## MATERIAL PROVIDED
-------------------------

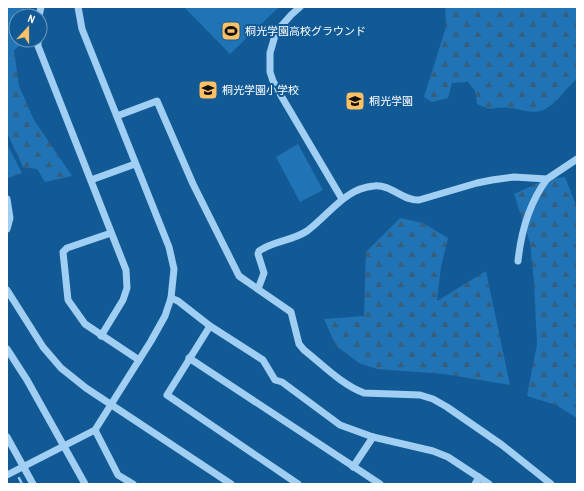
<svg xmlns="http://www.w3.org/2000/svg" width="584" height="491" font-family="'Archivo Narrow','Noto Sans JP',sans-serif">
  <style>
    .forest { fill: url(#forest-firs) }
    .park { fill: url(#park-tufts) }
    .garden { fill: #2073b4 }
    .lines { fill: none; stroke-linecap: round; stroke-linejoin: round }
    .stream { stroke: #93ccf7; stroke-width: 2.5 }
    .minor { stroke: #a1cff3; stroke-width: 7 }
    .labels { text-anchor: middle; stroke-width: 4; stroke-linejoin: round; paint-order: stroke }
    .poi-label { font-size: 11px; fill: #fff; stroke: #115a96; text-anchor: start }
  </style>
  <defs>
    <pattern id="forest-firs" width="22" height="20" patternUnits="userSpaceOnUse"><rect width="22" height="20" fill="#2073b4"/><path d="M5 1l3.5 6h-7zM16 11l3.5 6h-7z" fill="#385e7b"/></pattern>
    <pattern id="park-tufts" width="24" height="20" patternUnits="userSpaceOnUse"><rect width="24" height="20" fill="#2073b4"/><path d="M3 7l-1-3M5 7V3M7 7l1-3M15 17l-1-3M17 17v-4M19 17l1-3" fill="none" stroke="#385e7b"/></pattern>
  </defs>
  <rect width="100%" height="100%" fill="#115a96"/>
  <g class="forest">
    <polygon points="7,7 24,7 25,16 16,16 16,40 27,40 14,50 19,86 34,120 72,176 45,182 37,169 23,167 7,133"/>
    <path d="M445,7H577V79C565,88 556,107 540,111C530,114 518,108 509,108C492,106 495,113 477,104L475,91L468,82L452,83L448,98L432,102L424,97L446,27Z"/>
    <polygon points="565,177 577,208 577,418 556,405 527,396 537,344 534,283 530,243 514,194 544,180"/>
    <polygon points="400,218 423,223 448,238 441,267 437,301 486,271 510,385 444,374 377,369 359,363 336,346 324,319 364,316 366,252"/>
  </g>
  <polygon class="park" points="7,144 22,173 8,178 7,176"/>
  <g class="garden">
    <polygon points="184,7 279,7 230,54"/>
    <polygon points="298,144 323,190 300,202 276,157"/>
  </g>
  <g class="lines">
    <polyline class="stream" points="19,478 22,484"/>
    <g class="minor">
      <polyline points="300,7 291,15 276,32 270,53 270,72 273,81 283,99 342,199"/>
      <polyline points="39,16 41,7"/>
      <polyline points="38,40 38,46 126,270 127,288 123,300 101,336"/>
      <path d="M117,116L157,101L193,184L239,276L291,312L299,344L304,350C323,365 342,385 364,393L420,395L433,399L447,407L502,445L551,484"/>
      <polyline points="91,180 135,164"/>
      <polyline points="7,199 10,218 7,229"/>
      <polyline points="111,233 67,248 63,252 68,300 85,324 139,360"/>
      <path d="M518,261C521,232 530,202 547,179"/>
      <path d="M258,289L264,273L258,254L259,251C273,241 292,241 307,231C329,215 345,188 374,186C391,184 403,201 419,200L477,183L492,180L514,177L547,179L577,159"/>
      <polyline points="7,290 43,347 61,368 86,388 231,484"/>
      <polyline points="171,298 178,301 210,326 263,360 275,380 282,382 340,425 373,437 433,451 448,457 489,484"/>
      <polyline points="210,326 167,395 298,484"/>
      <polyline points="7,349 27,380 85,484"/>
      <polyline points="189,358 380,484"/>
      <polyline points="95,430 118,475 133,484"/>
      <polyline points="7,437 33,484"/>
      <polyline points="353,467 373,437"/>
      <polyline points="7,475 95,430 151,341 165,316 171,298 174,269 169,247 82,29 78,7"/>
      <polyline points="475,484 479,477"/>
    </g>
  </g>
  <defs>
    <symbol id="stadium-square" viewBox="-11 -11 22 22"><rect x="-9" y="-9" width="18" height="18" rx="4" fill="#ffc164" stroke="#115a96"/><path d="M0-5a6.5 5 0 1 0 0 10a6.5 5 0 1 0 0-10ZM-3.5-1.8h7v3.6h-7Z" fill="#111"/></symbol>
    <symbol id="school-square" viewBox="-11 -11 22 22"><rect x="-9" y="-9" width="18" height="18" rx="4" fill="#ffc164" stroke="#115a96"/><path d="M0-5L7-2L0 1L-7-2ZM-4 1L0 2.5L4 1V4Q0 6-4 4Z" fill="#111"/></symbol>
  </defs>
  <g fill-rule="evenodd">
    <use href="#stadium-square" x="220" y="20" width="22" height="22"/>
    <use href="#school-square" x="197" y="79" width="22" height="22"/>
    <use href="#school-square" x="344" y="90" width="22" height="22"/>
  </g>
  <g class="labels">
    <g class="poi-label">
      <text x="245" y="35">桐光学園高校グラウンド</text>
      <text x="222" y="94">桐光学園小学校</text>
      <text x="369" y="105">桐光学園</text>
    </g>
  </g>
  <rect width="584" height="491" fill="none" stroke="#ffffff" stroke-width="16"/>
  <g transform="translate(28 28) rotate(21)"><circle r="19" fill="#115a96" stroke="#709cc0"/>
  <path d="M0-3L7 15L0 10L-7 15Z" fill="#ffc164"/>
  <text y="-6" font-size="11" font-weight="bold" text-anchor="middle" fill="#ffffff">N</text>
  </g>
</svg>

-------------------------

## EXERCISE INSTRUCTIONS
Word for word, copy out each record; do not include pictures.

## ANSWER TO THIS EXERCISE
<svg xmlns="http://www.w3.org/2000/svg" width="584" height="491" font-family="'Archivo Narrow','Noto Sans JP',sans-serif">
  <style>
    .forest { fill: url(#forest-firs) }
    .park { fill: url(#park-tufts) }
    .garden { fill: #2073b4 }
    .lines { fill: none; stroke-linecap: round; stroke-linejoin: round }
    .stream { stroke: #93ccf7; stroke-width: 2.5 }
    .minor { stroke: #a1cff3; stroke-width: 7 }
    .labels { text-anchor: middle; stroke-width: 4; stroke-linejoin: round; paint-order: stroke }
    .poi-label { font-size: 11px; fill: #fff; stroke: #115a96; text-anchor: start }
  </style>
  <defs>
    <pattern id="forest-firs" width="22" height="20" patternUnits="userSpaceOnUse"><rect width="22" height="20" fill="#2073b4"/><path d="M5 1l3.5 6h-7zM16 11l3.5 6h-7z" fill="#385e7b"/></pattern>
    <pattern id="park-tufts" width="24" height="20" patternUnits="userSpaceOnUse"><rect width="24" height="20" fill="#2073b4"/><path d="M3 7l-1-3M5 7V3M7 7l1-3M15 17l-1-3M17 17v-4M19 17l1-3" fill="none" stroke="#385e7b"/></pattern>
  </defs>
  <rect width="100%" height="100%" fill="#115a96"/>
  <g class="forest">
    <polygon points="7,7 24,7 25,16 16,16 16,40 27,40 14,50 19,86 34,120 72,176 45,182 37,169 23,167 7,133"/>
    <path d="M445,7H577V79C565,88 556,107 540,111C530,114 518,108 509,108C492,106 495,113 477,104L475,91L468,82L452,83L448,98L432,102L424,97L446,27Z"/>
    <polygon points="565,177 577,208 577,418 556,405 527,396 537,344 534,283 530,243 514,194 544,180"/>
    <polygon points="400,218 423,223 448,238 441,267 437,301 486,271 510,385 444,374 377,369 359,363 336,346 324,319 364,316 366,252"/>
  </g>
  <polygon class="park" points="7,144 22,173 8,178 7,176"/>
  <g class="garden">
    <polygon points="184,7 279,7 230,54"/>
    <polygon points="298,144 323,190 300,202 276,157"/>
  </g>
  <g class="lines">
    <polyline class="stream" points="19,478 22,484"/>
    <g class="minor">
      <polyline points="300,7 291,15 276,32 270,53 270,72 273,81 283,99 342,199"/>
      <polyline points="39,16 41,7"/>
      <polyline points="38,40 38,46 126,270 127,288 123,300 101,336"/>
      <path d="M117,116L157,101L193,184L239,276L291,312L299,344L304,350C323,365 342,385 364,393L420,395L433,399L447,407L502,445L551,484"/>
      <polyline points="91,180 135,164"/>
      <polyline points="7,199 10,218 7,229"/>
      <polyline points="111,233 67,248 63,252 68,300 85,324 139,360"/>
      <path d="M518,261C521,232 530,202 547,179"/>
      <path d="M258,289L264,273L258,254L259,251C273,241 292,241 307,231C329,215 345,188 374,186C391,184 403,201 419,200L477,183L492,180L514,177L547,179L577,159"/>
      <polyline points="7,290 43,347 61,368 86,388 231,484"/>
      <polyline points="171,298 178,301 210,326 263,360 275,380 282,382 340,425 373,437 433,451 448,457 489,484"/>
      <polyline points="210,326 167,395 298,484"/>
      <polyline points="7,349 27,380 85,484"/>
      <polyline points="189,358 380,484"/>
      <polyline points="95,430 118,475 133,484"/>
      <polyline points="7,437 33,484"/>
      <polyline points="353,467 373,437"/>
      <polyline points="7,475 95,430 151,341 165,316 171,298 174,269 169,247 82,29 78,7"/>
      <polyline points="475,484 479,477"/>
    </g>
  </g>
  <defs>
    <symbol id="stadium-square" viewBox="-11 -11 22 22"><rect x="-9" y="-9" width="18" height="18" rx="4" fill="#ffc164" stroke="#115a96"/><path d="M0-5a6.5 5 0 1 0 0 10a6.5 5 0 1 0 0-10ZM-3.5-1.8h7v3.6h-7Z" fill="#111"/></symbol>
    <symbol id="school-square" viewBox="-11 -11 22 22"><rect x="-9" y="-9" width="18" height="18" rx="4" fill="#ffc164" stroke="#115a96"/><path d="M0-5L7-2L0 1L-7-2ZM-4 1L0 2.5L4 1V4Q0 6-4 4Z" fill="#111"/></symbol>
  </defs>
  <g fill-rule="evenodd">
    <use href="#stadium-square" x="220" y="20" width="22" height="22"/>
    <use href="#school-square" x="197" y="79" width="22" height="22"/>
    <use href="#school-square" x="344" y="90" width="22" height="22"/>
  </g>
  <g class="labels">
    <g class="poi-label">
      <text x="245" y="35">桐光学園高校グラウンド</text>
      <text x="222" y="94">桐光学園小学校</text>
      <text x="369" y="105">桐光学園</text>
    </g>
  </g>
  <rect width="584" height="491" fill="none" stroke="#ffffff" stroke-width="16"/>
  <g transform="translate(28 28) rotate(21)"><circle r="19" fill="#115a96" stroke="#709cc0"/>
  <path d="M0-3L7 15L0 10L-7 15Z" fill="#ffc164"/>
  <text y="-6" font-size="11" font-weight="bold" text-anchor="middle" fill="#ffffff">N</text>
  </g>
</svg>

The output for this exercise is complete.